На самом деле таких обмолвок здесь две: неожиданно теплое суждение Василия Сахновского о Всеволоде Мейерхольде и неожиданно резкое суждение Станиславского о Дункан, “божественной Айседоре”. Сахновский находился под впечатлением разгромной статьи в “Правде” (от 17 декабря 1937 года) “Чужой театр”, Станиславский в разговоре с художником Николаем Ульяновым был раздражен, но оба нашли слова (“лирик, даже элегик” – о Мейерхольде, “авантюристка” – о Дункан), которые не часто услышишь. Проницательные слова, проливающие свет и на тех, о ком шла речь, и на тех, кто ими обмолвился – в раздражении или в тревоге. Но прервемся на некоторое время и расскажем о том, где можно прочитать это и многое другое, даже очень многое другое.

» **Выдержка из данных**

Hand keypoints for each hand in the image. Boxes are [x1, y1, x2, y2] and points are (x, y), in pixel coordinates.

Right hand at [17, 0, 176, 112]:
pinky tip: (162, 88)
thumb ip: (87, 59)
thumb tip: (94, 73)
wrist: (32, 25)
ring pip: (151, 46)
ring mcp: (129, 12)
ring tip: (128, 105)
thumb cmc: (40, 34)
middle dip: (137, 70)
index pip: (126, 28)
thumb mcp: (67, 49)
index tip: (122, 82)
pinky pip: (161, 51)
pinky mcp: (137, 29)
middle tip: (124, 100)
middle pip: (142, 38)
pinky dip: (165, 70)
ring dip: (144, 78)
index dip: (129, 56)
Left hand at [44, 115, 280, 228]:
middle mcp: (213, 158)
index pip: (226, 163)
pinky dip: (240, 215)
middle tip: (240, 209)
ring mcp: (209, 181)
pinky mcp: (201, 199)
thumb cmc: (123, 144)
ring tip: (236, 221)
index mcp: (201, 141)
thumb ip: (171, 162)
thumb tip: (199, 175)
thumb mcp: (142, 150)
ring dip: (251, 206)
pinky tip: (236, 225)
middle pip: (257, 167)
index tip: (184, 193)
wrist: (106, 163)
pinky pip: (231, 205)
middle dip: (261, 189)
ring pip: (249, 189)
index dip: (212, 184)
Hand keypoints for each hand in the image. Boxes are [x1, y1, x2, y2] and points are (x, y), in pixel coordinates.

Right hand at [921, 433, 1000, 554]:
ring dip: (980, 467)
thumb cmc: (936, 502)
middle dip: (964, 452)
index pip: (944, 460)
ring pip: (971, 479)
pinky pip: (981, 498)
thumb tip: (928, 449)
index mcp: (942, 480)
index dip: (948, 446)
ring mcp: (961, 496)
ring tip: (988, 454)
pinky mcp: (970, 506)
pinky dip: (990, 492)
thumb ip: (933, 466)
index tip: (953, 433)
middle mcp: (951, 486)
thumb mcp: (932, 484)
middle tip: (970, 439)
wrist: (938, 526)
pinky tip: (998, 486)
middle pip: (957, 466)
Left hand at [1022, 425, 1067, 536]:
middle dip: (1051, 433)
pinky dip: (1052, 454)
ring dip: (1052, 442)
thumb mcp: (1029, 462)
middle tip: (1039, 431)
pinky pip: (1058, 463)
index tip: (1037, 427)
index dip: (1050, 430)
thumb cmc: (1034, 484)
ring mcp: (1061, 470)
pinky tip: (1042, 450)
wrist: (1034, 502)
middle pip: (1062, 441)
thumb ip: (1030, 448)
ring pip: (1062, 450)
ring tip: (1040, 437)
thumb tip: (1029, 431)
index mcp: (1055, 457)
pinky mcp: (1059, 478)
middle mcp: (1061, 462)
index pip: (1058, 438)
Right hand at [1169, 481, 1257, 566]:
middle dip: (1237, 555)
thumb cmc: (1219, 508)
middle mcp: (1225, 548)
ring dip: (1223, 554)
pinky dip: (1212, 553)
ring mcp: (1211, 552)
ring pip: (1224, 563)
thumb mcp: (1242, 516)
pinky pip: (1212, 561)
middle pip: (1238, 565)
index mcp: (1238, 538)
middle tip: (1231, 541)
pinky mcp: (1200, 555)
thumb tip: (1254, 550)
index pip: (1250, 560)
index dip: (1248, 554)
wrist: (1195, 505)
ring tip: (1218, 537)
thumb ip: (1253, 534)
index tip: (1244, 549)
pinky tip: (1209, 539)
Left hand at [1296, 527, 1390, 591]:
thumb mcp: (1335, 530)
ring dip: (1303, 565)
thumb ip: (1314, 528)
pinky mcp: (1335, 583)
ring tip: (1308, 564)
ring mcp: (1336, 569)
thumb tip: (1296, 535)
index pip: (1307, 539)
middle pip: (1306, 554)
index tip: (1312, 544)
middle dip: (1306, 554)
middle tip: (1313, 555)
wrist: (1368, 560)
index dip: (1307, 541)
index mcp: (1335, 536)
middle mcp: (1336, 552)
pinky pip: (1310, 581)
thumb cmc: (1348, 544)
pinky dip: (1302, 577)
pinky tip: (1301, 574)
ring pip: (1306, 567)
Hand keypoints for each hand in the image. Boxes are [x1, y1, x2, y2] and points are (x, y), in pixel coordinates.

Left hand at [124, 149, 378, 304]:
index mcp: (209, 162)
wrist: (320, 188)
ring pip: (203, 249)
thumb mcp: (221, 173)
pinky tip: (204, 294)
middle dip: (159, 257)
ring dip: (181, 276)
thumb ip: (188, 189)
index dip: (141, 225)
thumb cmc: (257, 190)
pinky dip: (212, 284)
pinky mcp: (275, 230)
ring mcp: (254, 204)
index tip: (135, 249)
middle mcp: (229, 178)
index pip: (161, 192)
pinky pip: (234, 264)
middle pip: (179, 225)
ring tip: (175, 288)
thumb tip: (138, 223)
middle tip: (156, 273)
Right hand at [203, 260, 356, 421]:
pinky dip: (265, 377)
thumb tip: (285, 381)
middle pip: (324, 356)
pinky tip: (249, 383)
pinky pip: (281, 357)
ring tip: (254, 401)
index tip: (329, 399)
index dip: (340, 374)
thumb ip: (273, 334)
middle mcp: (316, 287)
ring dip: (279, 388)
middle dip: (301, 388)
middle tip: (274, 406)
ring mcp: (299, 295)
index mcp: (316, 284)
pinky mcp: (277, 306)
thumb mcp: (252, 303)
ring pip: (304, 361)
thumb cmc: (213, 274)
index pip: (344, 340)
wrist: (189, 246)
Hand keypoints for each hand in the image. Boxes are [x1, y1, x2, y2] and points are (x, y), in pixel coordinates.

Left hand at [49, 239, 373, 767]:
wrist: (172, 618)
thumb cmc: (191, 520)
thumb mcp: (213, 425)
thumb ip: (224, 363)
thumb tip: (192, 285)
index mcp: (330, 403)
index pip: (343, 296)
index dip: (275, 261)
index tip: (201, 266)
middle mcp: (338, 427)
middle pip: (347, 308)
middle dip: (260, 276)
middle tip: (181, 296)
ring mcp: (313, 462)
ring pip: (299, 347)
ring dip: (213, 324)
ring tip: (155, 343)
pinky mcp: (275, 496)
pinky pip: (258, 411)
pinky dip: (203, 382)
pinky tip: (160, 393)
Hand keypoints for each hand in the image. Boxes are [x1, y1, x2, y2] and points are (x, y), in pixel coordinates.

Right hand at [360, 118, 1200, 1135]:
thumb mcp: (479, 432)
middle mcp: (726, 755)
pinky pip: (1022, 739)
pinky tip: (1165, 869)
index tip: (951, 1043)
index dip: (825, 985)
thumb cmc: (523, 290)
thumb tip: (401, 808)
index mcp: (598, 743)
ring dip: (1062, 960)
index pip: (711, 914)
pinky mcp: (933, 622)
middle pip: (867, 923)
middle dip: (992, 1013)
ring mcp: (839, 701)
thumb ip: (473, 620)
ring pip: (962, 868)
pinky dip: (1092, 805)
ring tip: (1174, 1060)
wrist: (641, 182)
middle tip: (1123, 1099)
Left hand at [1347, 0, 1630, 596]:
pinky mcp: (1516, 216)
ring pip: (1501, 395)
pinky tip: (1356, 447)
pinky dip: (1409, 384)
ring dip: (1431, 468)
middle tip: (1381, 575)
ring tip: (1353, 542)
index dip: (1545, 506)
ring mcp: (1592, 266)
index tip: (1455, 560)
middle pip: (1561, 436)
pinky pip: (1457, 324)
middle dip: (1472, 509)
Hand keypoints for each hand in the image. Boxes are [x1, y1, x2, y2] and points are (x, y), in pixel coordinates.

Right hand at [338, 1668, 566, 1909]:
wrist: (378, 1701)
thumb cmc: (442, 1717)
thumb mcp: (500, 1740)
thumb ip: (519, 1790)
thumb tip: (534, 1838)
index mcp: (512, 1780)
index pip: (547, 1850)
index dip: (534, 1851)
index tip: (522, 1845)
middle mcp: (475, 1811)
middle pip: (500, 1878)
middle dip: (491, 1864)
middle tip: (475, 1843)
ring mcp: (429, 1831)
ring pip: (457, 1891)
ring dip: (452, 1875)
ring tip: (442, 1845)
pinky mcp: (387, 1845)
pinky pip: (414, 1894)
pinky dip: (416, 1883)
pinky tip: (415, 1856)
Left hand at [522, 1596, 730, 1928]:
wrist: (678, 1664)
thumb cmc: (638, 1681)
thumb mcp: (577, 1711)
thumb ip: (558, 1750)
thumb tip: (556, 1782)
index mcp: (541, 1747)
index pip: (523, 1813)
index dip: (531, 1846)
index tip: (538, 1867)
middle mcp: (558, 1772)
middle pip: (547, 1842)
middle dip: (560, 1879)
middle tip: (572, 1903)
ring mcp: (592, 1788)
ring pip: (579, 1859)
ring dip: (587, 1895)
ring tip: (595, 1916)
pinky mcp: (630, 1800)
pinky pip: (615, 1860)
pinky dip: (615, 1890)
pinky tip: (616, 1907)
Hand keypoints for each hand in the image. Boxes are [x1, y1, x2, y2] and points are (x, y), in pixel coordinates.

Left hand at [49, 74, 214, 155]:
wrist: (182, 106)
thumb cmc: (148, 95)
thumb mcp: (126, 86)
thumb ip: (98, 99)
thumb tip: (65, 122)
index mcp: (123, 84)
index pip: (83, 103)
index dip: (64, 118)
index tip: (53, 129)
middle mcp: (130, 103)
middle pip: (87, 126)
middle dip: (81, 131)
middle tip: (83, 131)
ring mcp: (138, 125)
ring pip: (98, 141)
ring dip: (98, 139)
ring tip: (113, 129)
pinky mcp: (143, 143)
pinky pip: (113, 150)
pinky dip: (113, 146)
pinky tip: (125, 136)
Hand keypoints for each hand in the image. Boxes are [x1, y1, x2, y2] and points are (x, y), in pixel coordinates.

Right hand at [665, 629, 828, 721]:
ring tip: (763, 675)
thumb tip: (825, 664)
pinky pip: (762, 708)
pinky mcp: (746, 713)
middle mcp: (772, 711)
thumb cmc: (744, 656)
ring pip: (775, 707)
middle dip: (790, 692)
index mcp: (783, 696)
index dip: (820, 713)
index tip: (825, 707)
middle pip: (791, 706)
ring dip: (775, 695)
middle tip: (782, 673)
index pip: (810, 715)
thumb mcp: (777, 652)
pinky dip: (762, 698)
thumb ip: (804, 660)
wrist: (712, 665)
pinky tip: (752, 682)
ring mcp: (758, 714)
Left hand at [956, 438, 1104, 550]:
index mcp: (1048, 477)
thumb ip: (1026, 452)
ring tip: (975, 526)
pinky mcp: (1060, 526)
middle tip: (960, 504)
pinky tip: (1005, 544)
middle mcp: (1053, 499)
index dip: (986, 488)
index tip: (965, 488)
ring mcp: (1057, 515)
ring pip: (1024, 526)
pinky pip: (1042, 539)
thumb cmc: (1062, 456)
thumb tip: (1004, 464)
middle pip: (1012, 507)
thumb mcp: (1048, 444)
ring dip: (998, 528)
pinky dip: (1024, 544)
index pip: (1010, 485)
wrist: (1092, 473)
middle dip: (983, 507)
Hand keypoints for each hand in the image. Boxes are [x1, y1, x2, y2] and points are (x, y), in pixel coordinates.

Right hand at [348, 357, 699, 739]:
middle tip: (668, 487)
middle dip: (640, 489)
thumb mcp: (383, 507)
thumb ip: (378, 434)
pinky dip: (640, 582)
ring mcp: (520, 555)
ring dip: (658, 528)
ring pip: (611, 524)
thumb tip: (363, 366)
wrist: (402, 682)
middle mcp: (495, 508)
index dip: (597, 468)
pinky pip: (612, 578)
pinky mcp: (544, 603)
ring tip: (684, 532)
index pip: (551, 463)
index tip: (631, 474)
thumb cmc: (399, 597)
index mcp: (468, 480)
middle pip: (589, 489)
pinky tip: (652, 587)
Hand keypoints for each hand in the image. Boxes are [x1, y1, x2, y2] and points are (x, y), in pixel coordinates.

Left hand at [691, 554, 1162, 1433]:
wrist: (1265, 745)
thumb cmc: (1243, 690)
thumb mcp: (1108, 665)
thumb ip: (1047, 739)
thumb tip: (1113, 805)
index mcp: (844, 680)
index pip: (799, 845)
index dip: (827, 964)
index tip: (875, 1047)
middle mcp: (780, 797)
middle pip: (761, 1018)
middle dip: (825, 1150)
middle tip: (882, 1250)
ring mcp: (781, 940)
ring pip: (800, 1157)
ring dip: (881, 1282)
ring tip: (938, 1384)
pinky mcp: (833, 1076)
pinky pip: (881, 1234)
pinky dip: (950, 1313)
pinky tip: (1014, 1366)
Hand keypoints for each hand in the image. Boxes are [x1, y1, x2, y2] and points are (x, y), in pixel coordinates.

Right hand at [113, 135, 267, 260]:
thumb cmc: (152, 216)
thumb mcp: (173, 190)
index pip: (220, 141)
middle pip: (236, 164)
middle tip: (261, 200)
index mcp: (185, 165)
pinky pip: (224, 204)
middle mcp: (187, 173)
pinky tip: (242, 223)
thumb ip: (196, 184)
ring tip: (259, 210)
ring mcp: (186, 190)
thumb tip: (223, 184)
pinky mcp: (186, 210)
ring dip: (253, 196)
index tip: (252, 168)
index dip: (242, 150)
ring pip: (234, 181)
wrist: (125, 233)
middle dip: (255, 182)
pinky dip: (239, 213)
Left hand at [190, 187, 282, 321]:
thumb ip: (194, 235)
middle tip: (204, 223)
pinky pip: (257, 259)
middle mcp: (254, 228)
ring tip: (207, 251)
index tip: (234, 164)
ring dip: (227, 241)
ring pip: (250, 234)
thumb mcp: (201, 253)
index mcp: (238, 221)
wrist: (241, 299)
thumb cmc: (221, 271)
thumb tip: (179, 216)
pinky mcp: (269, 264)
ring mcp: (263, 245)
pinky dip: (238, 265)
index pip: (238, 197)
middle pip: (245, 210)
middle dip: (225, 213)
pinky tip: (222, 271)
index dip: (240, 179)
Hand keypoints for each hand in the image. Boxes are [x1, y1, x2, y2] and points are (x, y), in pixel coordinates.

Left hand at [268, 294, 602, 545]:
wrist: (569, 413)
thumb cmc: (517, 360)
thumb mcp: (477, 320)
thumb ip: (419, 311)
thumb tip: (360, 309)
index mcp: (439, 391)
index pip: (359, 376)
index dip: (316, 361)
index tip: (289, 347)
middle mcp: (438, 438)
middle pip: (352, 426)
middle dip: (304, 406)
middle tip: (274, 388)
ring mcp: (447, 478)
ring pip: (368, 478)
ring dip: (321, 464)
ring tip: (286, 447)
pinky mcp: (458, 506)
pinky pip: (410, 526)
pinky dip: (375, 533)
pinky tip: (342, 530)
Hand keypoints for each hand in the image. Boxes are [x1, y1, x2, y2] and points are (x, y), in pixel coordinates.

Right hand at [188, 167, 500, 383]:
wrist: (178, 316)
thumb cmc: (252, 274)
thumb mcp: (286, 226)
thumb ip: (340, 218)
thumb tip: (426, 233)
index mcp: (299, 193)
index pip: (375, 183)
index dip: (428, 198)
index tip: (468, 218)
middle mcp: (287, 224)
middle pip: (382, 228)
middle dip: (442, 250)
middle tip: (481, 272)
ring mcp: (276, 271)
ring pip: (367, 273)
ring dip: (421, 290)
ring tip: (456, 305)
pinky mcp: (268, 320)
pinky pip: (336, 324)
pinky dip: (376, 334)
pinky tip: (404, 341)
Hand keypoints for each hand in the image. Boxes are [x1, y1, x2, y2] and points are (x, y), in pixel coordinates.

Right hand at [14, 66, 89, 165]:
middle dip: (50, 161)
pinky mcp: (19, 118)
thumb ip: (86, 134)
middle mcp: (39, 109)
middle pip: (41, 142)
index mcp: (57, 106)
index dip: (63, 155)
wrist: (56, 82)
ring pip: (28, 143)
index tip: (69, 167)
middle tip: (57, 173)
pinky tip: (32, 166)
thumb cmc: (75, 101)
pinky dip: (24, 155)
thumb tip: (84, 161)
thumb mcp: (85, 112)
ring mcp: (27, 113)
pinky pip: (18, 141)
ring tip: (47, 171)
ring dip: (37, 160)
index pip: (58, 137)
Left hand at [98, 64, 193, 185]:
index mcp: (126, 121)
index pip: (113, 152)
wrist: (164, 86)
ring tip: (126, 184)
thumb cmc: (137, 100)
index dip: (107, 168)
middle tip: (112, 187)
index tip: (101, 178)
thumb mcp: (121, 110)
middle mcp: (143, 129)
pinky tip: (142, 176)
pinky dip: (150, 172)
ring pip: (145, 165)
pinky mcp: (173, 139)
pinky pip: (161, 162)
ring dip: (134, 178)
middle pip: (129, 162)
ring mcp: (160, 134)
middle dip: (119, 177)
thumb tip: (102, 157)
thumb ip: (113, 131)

» **Условие задачи**
Какого числа, согласно фрагменту документа, в «Правде» вышла статья «Чужой театр»? Записи здесь никакой роли не играют.

» **Поле для ответа**
17 декабря 1937 года.